> **TEXT SECTION**
How does tenacity stacking work?

I was told a looooooooooooong time ago there was a max %, just like there is a max ASPD.

And that Irelia is the only one who can go above this value due to her passive.

Can someone explain it for me kthanxbai.


----------



## Vaeny (Mar 14, 2013)

I'm pretty sure he was giving him shit since Singed and Cait were the ONLY ones with ANY tenacity.


----------



## Kvothe Kingkiller (Mar 14, 2013)

Sasori said:


> How does tenacity stacking work?
> 
> I was told a looooooooooooong time ago there was a max %, just like there is a max ASPD.
> 
> ...



You can only get a max of 35% tenacity from items alone. Champions like Irelia, Singed, Mundo have a built in tenacity that will stack multiplicatively with items. 

So say you have max tenacity on Irelia (which is 40%) the calculation goes like this
1-((1-.35)*(1-.4)) = .61. So you get 61% reduction of CC duration if you're Irelia with max tenacity (40%) + Merc threads or any other tenacity item. (Note: If you get Mercs + Zephyr, the passive is unique therefore won't stack). 

Even a long time ago, the max tenacity you can get was 35%. I don't think it stacked before but I don't remember. Champions with built in tenacity stacked though.

This applies to other league of legends with built in tenacity. Source: Google.

I want to playyyyyyy. Fuck school.


----------



## Sasori (Mar 14, 2013)

So it hasn't changed yay.


----------



## Maerala (Mar 14, 2013)

Why is some creepy Swede trying to add me on Facebook.

...



>deletes me from LoL
>adds me on FB

Makes sense.


----------



## Gogeta (Mar 14, 2013)

I just realized there is a special animation on Darius's Axe after you ulti (and kill) during that 12 second period when you can ulti again.

So awesome


----------



## Darth (Mar 14, 2013)

> **INFORMATION**
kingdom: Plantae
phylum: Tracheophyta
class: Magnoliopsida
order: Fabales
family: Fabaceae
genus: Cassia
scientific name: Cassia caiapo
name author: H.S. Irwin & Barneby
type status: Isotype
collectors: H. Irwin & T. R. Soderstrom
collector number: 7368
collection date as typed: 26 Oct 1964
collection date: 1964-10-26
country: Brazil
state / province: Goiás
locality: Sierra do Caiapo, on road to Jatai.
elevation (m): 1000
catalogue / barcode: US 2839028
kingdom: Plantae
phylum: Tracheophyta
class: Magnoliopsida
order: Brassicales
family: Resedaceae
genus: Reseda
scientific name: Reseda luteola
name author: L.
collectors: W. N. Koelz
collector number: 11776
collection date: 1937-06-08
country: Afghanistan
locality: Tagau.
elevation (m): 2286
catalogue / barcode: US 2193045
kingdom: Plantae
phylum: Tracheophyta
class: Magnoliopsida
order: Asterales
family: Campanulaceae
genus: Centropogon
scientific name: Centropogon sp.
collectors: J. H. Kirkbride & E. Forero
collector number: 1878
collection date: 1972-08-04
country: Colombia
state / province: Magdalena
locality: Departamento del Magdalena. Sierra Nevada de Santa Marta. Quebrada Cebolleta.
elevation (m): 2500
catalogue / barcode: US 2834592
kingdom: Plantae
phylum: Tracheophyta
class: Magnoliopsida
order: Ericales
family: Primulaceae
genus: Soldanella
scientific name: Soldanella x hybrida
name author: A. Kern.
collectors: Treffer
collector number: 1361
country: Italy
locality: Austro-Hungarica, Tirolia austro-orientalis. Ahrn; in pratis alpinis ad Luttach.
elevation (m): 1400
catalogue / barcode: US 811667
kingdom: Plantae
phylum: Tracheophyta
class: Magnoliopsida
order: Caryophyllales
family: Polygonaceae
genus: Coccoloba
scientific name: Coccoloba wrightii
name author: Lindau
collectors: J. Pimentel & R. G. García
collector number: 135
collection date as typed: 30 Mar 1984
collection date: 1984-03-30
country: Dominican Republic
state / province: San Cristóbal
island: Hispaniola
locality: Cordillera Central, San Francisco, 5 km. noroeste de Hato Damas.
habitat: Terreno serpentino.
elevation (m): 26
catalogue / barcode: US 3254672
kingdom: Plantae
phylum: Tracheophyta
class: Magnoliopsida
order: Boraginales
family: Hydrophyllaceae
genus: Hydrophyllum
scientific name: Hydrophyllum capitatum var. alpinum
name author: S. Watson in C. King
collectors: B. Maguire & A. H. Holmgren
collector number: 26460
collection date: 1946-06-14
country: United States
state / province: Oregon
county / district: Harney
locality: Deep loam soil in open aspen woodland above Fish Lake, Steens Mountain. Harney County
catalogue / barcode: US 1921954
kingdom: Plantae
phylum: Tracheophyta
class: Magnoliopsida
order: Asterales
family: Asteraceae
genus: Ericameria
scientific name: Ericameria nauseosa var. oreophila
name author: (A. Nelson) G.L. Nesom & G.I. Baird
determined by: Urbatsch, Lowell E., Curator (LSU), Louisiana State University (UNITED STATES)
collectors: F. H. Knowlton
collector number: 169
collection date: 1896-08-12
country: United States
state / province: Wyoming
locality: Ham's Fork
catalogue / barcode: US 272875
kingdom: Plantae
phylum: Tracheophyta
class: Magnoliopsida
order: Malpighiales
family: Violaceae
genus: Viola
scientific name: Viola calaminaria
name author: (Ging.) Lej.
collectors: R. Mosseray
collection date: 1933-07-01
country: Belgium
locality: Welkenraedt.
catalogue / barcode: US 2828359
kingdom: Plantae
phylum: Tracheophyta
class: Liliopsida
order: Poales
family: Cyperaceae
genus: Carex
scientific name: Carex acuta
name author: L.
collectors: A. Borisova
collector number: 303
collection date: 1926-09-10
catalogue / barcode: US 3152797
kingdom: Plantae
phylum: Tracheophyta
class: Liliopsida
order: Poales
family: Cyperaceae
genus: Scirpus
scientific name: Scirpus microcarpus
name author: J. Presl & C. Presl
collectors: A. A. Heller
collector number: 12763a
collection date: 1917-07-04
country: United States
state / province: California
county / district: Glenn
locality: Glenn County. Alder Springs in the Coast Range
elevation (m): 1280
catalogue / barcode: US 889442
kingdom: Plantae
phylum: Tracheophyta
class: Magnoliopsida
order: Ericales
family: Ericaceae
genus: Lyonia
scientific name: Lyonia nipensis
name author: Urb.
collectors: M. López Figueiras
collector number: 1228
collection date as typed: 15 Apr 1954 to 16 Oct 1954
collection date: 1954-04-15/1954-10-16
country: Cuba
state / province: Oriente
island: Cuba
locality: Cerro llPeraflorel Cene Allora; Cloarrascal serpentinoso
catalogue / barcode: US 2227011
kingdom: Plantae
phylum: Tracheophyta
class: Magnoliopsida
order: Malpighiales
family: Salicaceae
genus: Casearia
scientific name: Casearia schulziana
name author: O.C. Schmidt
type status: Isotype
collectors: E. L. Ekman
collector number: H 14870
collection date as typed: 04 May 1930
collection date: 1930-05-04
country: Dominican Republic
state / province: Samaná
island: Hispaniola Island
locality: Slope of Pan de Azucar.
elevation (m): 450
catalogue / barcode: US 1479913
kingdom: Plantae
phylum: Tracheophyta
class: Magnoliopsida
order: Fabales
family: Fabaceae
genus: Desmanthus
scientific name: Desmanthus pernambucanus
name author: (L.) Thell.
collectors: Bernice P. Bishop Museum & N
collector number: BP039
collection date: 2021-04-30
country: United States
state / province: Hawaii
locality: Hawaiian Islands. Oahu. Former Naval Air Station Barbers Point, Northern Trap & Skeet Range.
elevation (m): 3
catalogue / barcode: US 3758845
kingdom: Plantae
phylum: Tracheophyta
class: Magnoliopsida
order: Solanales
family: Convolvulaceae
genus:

> **TASKS TO PERFORM**
A. Update the tenacity thread between "So say you have" and "tenacity. Source: Google.", inclusive, replacing "Irelia" with "Mundo".
B. Continue the forum thread on tenacity stacking from its last line.

> **EXPECTED RESPONSES**
A.
So say you have max tenacity on Mundo (which is 40%) the calculation goes like this
1-((1-.35)*(1-.4)) = .61. So you get 61% reduction of CC duration if you're Mundo with max tenacity (40%) + Merc threads or any other tenacity item. (Note: If you get Mercs + Zephyr, the passive is unique therefore won't stack). 

Even a long time ago, the max tenacity you can get was 35%. I don't think it stacked before but I don't remember. Champions with built in tenacity stacked though.

This applies to other league of legends with built in tenacity. Source: Google.

B.
Demonic Shaman said:


> You can only get a max of 35% tenacity from items alone. Champions like Irelia, Singed (Not anymore hue), Mundo have a built in tenacity that will stack multiplicatively with items.
> 
> So say you have max tenacity on Irelia (which is 40%) the calculation goes like this
> 1-((1-.35)*(1-.4)) = .61. So you get 61% reduction of CC duration if you're Irelia with max tenacity (40%) + Merc threads or any other tenacity item. (Note: If you get Mercs + Zephyr, the passive is unique therefore won't stack).
> ...




Well said Terry. Aside from the fact that you completelg forgot about the 15% Tenhaxity mastery. Meaning any champion in the game can now exceed the base 35% 

Otger than that though, well said.


----------



## Santí (Mar 14, 2013)

> Long math and formulas


----------



## Kvothe Kingkiller (Mar 14, 2013)

Darth said:


> Well said Terry. Aside from the fact that you completelg forgot about the 15% Tenhaxity mastery. Meaning any champion in the game can now exceed the base 35%
> 
> Otger than that though, well said.



Not Singed anymore? What? I thought his ultimate gives him tenacity. Derp. 

If we're adding the mastery onto it for champions that aren't Irelia, and shit, then the max Tenacity they can get is 44% but if you're Irelia, 66%. That actually a 5% increase with the mastery from before. Unless I got my math wrong but I don't want to double check.. (I just forgot that there's a Tenacity mastery, boo)

Long math and formula? It's basic addition, multiplication, and subtraction luls.


----------



## Sansa (Mar 14, 2013)

Should I get Kog, MF,or Ezreal?


----------



## FLORIDA MAN (Mar 14, 2013)

fortune doesn't favor f00ls


----------



## Lord Genome (Mar 14, 2013)

Demonic Shaman said:


> Not Singed anymore? What? I thought his ultimate gives him tenacity. Derp.
> \.


atm i think it still does, unless the singed nerfs already happening. if they havent, then hes losing the tenacity bonus and his fling is like a .7 ratio instead of 1


----------



## Sansa (Mar 14, 2013)

WAD said:


> fortune doesn't favor f00ls



MF looks so easy to play.

Ezreal and Kog both look harder just from their kits.


----------



## Sansa (Mar 14, 2013)

Yeah, Imma buy Miss Fortune.


----------



## Maerala (Mar 14, 2013)

The answer is Caitlyn.


----------



## Sansa (Mar 14, 2013)

I already have Caitlyn fool.


----------



## Sansa (Mar 14, 2013)

Can you lose your ribbon?

I just got into a match and my ribbon isn't there anymore.


----------



## OS (Mar 14, 2013)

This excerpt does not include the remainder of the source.